Exercise prompt:
Gather every line in the data below that contains the word "Services".

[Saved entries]
________________________________________
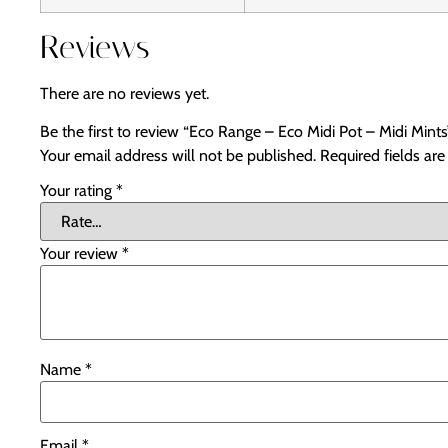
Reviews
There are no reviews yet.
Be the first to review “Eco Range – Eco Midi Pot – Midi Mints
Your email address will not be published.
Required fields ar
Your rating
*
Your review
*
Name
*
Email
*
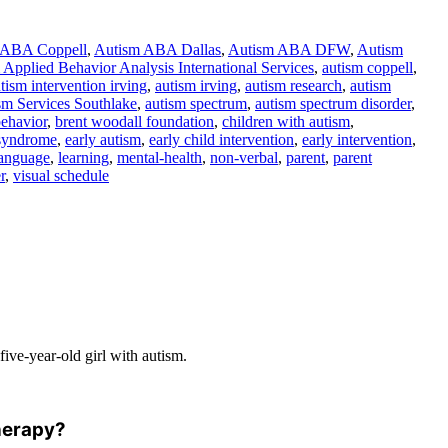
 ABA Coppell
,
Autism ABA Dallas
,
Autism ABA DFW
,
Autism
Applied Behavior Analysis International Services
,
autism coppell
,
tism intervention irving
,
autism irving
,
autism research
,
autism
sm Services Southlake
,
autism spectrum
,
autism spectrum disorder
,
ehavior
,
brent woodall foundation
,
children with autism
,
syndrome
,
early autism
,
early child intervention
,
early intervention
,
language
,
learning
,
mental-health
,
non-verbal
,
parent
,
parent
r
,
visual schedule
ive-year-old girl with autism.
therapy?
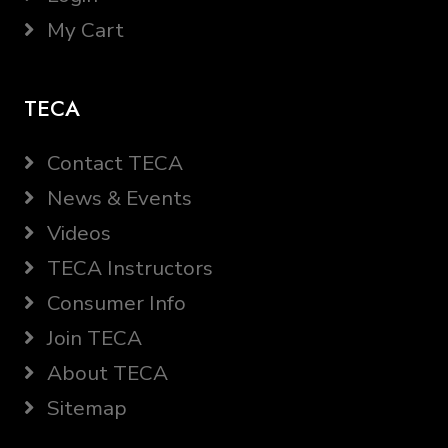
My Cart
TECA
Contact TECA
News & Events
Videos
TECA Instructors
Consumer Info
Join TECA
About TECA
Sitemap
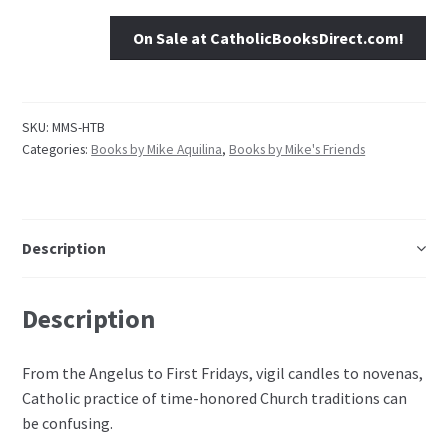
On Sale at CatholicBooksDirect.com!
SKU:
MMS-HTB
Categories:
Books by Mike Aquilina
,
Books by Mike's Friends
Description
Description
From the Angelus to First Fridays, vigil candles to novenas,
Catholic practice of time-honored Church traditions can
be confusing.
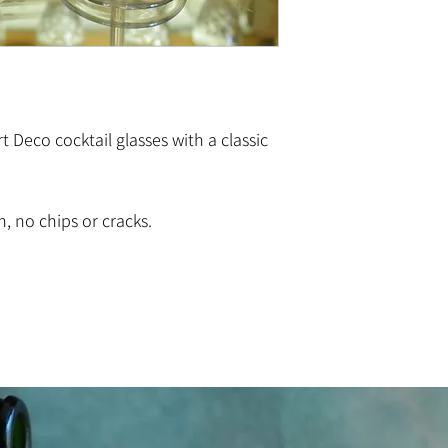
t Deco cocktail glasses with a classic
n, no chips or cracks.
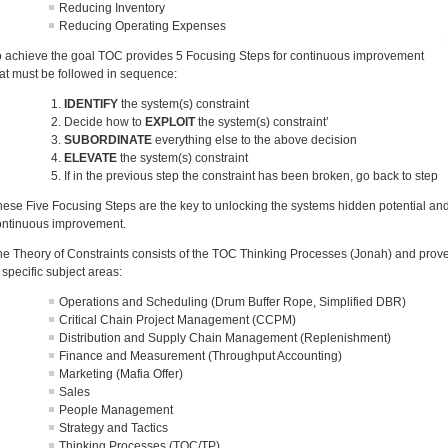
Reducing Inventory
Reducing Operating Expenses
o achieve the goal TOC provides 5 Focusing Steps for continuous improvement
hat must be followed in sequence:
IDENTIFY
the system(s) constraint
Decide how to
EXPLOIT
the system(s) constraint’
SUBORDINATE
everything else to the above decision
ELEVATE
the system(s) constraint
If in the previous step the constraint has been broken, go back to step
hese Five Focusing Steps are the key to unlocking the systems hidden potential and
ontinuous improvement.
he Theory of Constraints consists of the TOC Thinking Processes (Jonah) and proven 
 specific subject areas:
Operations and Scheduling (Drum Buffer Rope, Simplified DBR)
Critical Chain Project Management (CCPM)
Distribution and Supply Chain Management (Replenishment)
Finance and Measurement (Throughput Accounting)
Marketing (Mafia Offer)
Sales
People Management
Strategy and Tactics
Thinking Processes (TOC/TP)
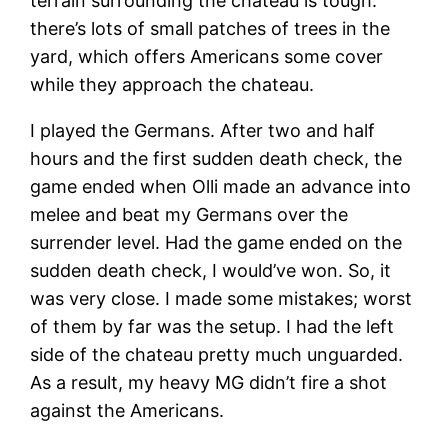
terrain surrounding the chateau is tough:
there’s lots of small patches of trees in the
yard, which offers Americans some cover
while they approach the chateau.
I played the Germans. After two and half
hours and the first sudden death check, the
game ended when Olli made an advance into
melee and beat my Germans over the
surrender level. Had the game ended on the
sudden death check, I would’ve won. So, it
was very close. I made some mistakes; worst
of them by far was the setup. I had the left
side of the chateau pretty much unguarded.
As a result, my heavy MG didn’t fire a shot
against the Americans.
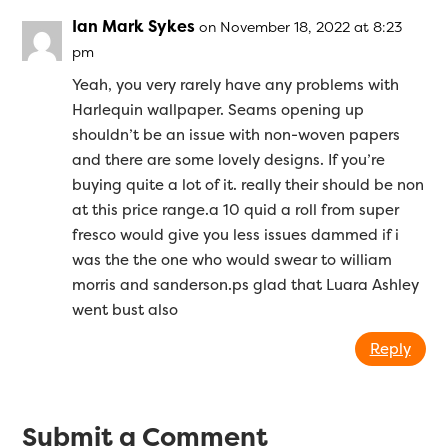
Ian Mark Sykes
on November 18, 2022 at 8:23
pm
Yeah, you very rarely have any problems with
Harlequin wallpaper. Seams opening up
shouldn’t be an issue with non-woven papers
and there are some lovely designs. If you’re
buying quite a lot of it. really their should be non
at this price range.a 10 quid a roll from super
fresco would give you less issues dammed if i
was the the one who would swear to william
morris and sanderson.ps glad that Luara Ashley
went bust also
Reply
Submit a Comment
________________________________________
Result below:
Applied Behavior Analysis International Services
sm Services Southlake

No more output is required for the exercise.